# DATASET RECORDS
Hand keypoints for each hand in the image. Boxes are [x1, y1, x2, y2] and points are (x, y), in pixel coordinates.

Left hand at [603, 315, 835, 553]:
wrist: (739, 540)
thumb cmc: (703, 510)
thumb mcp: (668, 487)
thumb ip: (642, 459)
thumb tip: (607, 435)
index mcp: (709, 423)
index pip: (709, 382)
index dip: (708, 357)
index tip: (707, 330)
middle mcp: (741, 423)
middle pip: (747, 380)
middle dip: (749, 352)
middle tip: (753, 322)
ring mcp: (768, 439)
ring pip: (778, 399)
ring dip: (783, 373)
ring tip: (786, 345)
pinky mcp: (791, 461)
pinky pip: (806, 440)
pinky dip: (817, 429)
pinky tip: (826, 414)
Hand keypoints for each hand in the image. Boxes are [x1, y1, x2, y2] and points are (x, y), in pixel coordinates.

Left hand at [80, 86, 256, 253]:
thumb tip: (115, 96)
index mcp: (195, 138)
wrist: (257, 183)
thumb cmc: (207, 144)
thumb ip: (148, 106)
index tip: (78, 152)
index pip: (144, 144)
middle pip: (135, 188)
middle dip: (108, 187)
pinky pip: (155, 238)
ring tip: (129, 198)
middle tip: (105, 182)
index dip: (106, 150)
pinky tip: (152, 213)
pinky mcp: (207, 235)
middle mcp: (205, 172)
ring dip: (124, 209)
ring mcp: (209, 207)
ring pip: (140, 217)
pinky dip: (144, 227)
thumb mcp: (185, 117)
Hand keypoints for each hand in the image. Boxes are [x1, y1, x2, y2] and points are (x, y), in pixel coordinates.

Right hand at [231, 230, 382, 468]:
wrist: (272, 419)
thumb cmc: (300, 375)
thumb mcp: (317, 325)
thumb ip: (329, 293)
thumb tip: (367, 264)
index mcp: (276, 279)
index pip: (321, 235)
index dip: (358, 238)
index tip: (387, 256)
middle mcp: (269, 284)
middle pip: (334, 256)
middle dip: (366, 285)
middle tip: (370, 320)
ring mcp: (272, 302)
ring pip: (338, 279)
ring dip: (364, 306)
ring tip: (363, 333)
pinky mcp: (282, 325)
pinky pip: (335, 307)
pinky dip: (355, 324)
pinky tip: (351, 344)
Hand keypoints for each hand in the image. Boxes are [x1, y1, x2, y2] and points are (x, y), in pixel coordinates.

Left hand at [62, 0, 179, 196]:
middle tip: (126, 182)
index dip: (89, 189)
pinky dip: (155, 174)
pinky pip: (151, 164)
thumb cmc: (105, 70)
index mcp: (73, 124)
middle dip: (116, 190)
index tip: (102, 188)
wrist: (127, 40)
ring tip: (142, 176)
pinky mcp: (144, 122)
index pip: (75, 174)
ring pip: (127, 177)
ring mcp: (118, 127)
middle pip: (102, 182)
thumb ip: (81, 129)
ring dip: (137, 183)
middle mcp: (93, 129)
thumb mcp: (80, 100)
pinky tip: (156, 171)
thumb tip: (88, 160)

* * *

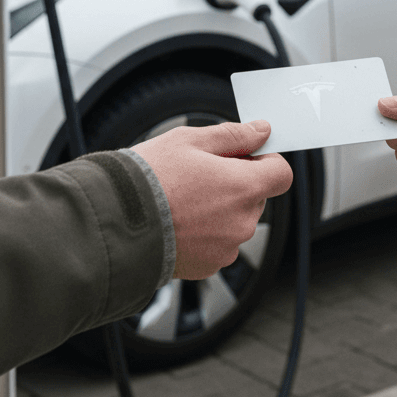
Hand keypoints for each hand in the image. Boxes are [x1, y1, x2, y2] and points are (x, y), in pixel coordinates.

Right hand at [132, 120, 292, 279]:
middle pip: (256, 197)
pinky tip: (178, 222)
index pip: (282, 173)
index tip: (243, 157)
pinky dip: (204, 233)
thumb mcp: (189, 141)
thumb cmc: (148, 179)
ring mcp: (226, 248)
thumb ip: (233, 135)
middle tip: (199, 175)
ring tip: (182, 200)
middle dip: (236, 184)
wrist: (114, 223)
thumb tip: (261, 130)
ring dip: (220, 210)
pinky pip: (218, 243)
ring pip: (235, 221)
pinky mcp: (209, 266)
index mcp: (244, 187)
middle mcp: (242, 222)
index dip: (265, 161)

# WORK REQUEST
Determine the number of lines in the listing above containing the word "Left"; respond with that figure only.

# ANSWER FOR THE TASK
3